Task goal ▸
Print every entry, word for word, and skip the images.

★ ★ ★ ★

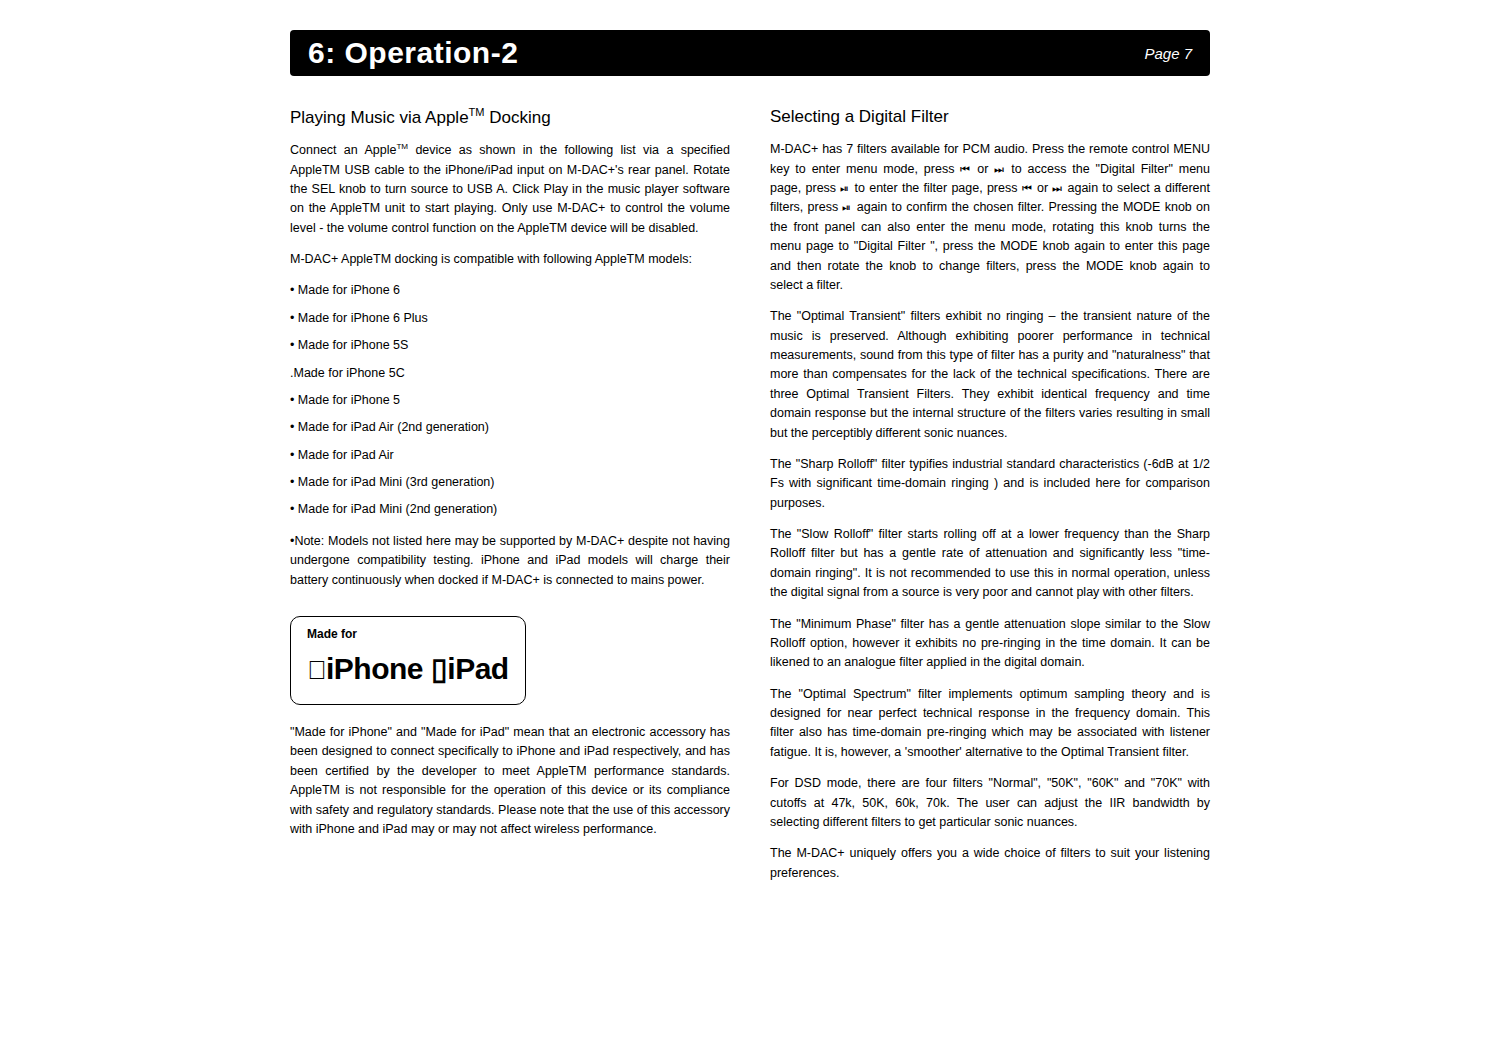6: Operation-2
Page 7
Playing Music via AppleTM Docking
Connect an AppleTM device as shown in the following list via a specified AppleTM USB cable to the iPhone/iPad input on M-DAC+'s rear panel. Rotate the SEL knob to turn source to USB A. Click Play in the music player software on the AppleTM unit to start playing. Only use M-DAC+ to control the volume level - the volume control function on the AppleTM device will be disabled.
M-DAC+ AppleTM docking is compatible with following AppleTM models:
Made for iPhone 6
Made for iPhone 6 Plus
Made for iPhone 5S
Made for iPhone 5C
Made for iPhone 5
Made for iPad Air (2nd generation)
Made for iPad Air
Made for iPad Mini (3rd generation)
Made for iPad Mini (2nd generation)
•Note: Models not listed here may be supported by M-DAC+ despite not having undergone compatibility testing. iPhone and iPad models will charge their battery continuously when docked if M-DAC+ is connected to mains power.
Made for
iPhone ▯iPad
"Made for iPhone" and "Made for iPad" mean that an electronic accessory has been designed to connect specifically to iPhone and iPad respectively, and has been certified by the developer to meet AppleTM performance standards. AppleTM is not responsible for the operation of this device or its compliance with safety and regulatory standards. Please note that the use of this accessory with iPhone and iPad may or may not affect wireless performance.
Selecting a Digital Filter
M-DAC+ has 7 filters available for PCM audio. Press the remote control MENU key to enter menu mode, press ⏮ or ⏭ to access the "Digital Filter" menu page, press ⏯ to enter the filter page, press ⏮ or ⏭ again to select a different filters, press ⏯ again to confirm the chosen filter. Pressing the MODE knob on the front panel can also enter the menu mode, rotating this knob turns the menu page to "Digital Filter ", press the MODE knob again to enter this page and then rotate the knob to change filters, press the MODE knob again to select a filter.
The "Optimal Transient" filters exhibit no ringing – the transient nature of the music is preserved. Although exhibiting poorer performance in technical measurements, sound from this type of filter has a purity and "naturalness" that more than compensates for the lack of the technical specifications. There are three Optimal Transient Filters. They exhibit identical frequency and time domain response but the internal structure of the filters varies resulting in small but the perceptibly different sonic nuances.
The "Sharp Rolloff" filter typifies industrial standard characteristics (-6dB at 1/2 Fs with significant time-domain ringing ) and is included here for comparison purposes.
The "Slow Rolloff" filter starts rolling off at a lower frequency than the Sharp Rolloff filter but has a gentle rate of attenuation and significantly less "time-domain ringing". It is not recommended to use this in normal operation, unless the digital signal from a source is very poor and cannot play with other filters.
The "Minimum Phase" filter has a gentle attenuation slope similar to the Slow Rolloff option, however it exhibits no pre-ringing in the time domain. It can be likened to an analogue filter applied in the digital domain.
The "Optimal Spectrum" filter implements optimum sampling theory and is designed for near perfect technical response in the frequency domain. This filter also has time-domain pre-ringing which may be associated with listener fatigue. It is, however, a 'smoother' alternative to the Optimal Transient filter.
For DSD mode, there are four filters "Normal", "50K", "60K" and "70K" with cutoffs at 47k, 50K, 60k, 70k. The user can adjust the IIR bandwidth by selecting different filters to get particular sonic nuances.
The M-DAC+ uniquely offers you a wide choice of filters to suit your listening preferences.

★ ★ ★ ★

Solution ▸
6: Operation-2
Page 7
Playing Music via AppleTM Docking
Connect an AppleTM device as shown in the following list via a specified AppleTM USB cable to the iPhone/iPad input on M-DAC+'s rear panel. Rotate the SEL knob to turn source to USB A. Click Play in the music player software on the AppleTM unit to start playing. Only use M-DAC+ to control the volume level - the volume control function on the AppleTM device will be disabled.
M-DAC+ AppleTM docking is compatible with following AppleTM models:
Made for iPhone 6
Made for iPhone 6 Plus
Made for iPhone 5S
Made for iPhone 5C
Made for iPhone 5
Made for iPad Air (2nd generation)
Made for iPad Air
Made for iPad Mini (3rd generation)
Made for iPad Mini (2nd generation)
•Note: Models not listed here may be supported by M-DAC+ despite not having undergone compatibility testing. iPhone and iPad models will charge their battery continuously when docked if M-DAC+ is connected to mains power.
Made for
iPhone ▯iPad
"Made for iPhone" and "Made for iPad" mean that an electronic accessory has been designed to connect specifically to iPhone and iPad respectively, and has been certified by the developer to meet AppleTM performance standards. AppleTM is not responsible for the operation of this device or its compliance with safety and regulatory standards. Please note that the use of this accessory with iPhone and iPad may or may not affect wireless performance.
Selecting a Digital Filter
M-DAC+ has 7 filters available for PCM audio. Press the remote control MENU key to enter menu mode, press ⏮ or ⏭ to access the "Digital Filter" menu page, press ⏯ to enter the filter page, press ⏮ or ⏭ again to select a different filters, press ⏯ again to confirm the chosen filter. Pressing the MODE knob on the front panel can also enter the menu mode, rotating this knob turns the menu page to "Digital Filter ", press the MODE knob again to enter this page and then rotate the knob to change filters, press the MODE knob again to select a filter.
The "Optimal Transient" filters exhibit no ringing – the transient nature of the music is preserved. Although exhibiting poorer performance in technical measurements, sound from this type of filter has a purity and "naturalness" that more than compensates for the lack of the technical specifications. There are three Optimal Transient Filters. They exhibit identical frequency and time domain response but the internal structure of the filters varies resulting in small but the perceptibly different sonic nuances.
The "Sharp Rolloff" filter typifies industrial standard characteristics (-6dB at 1/2 Fs with significant time-domain ringing ) and is included here for comparison purposes.
The "Slow Rolloff" filter starts rolling off at a lower frequency than the Sharp Rolloff filter but has a gentle rate of attenuation and significantly less "time-domain ringing". It is not recommended to use this in normal operation, unless the digital signal from a source is very poor and cannot play with other filters.
The "Minimum Phase" filter has a gentle attenuation slope similar to the Slow Rolloff option, however it exhibits no pre-ringing in the time domain. It can be likened to an analogue filter applied in the digital domain.
The "Optimal Spectrum" filter implements optimum sampling theory and is designed for near perfect technical response in the frequency domain. This filter also has time-domain pre-ringing which may be associated with listener fatigue. It is, however, a 'smoother' alternative to the Optimal Transient filter.
For DSD mode, there are four filters "Normal", "50K", "60K" and "70K" with cutoffs at 47k, 50K, 60k, 70k. The user can adjust the IIR bandwidth by selecting different filters to get particular sonic nuances.
The M-DAC+ uniquely offers you a wide choice of filters to suit your listening preferences.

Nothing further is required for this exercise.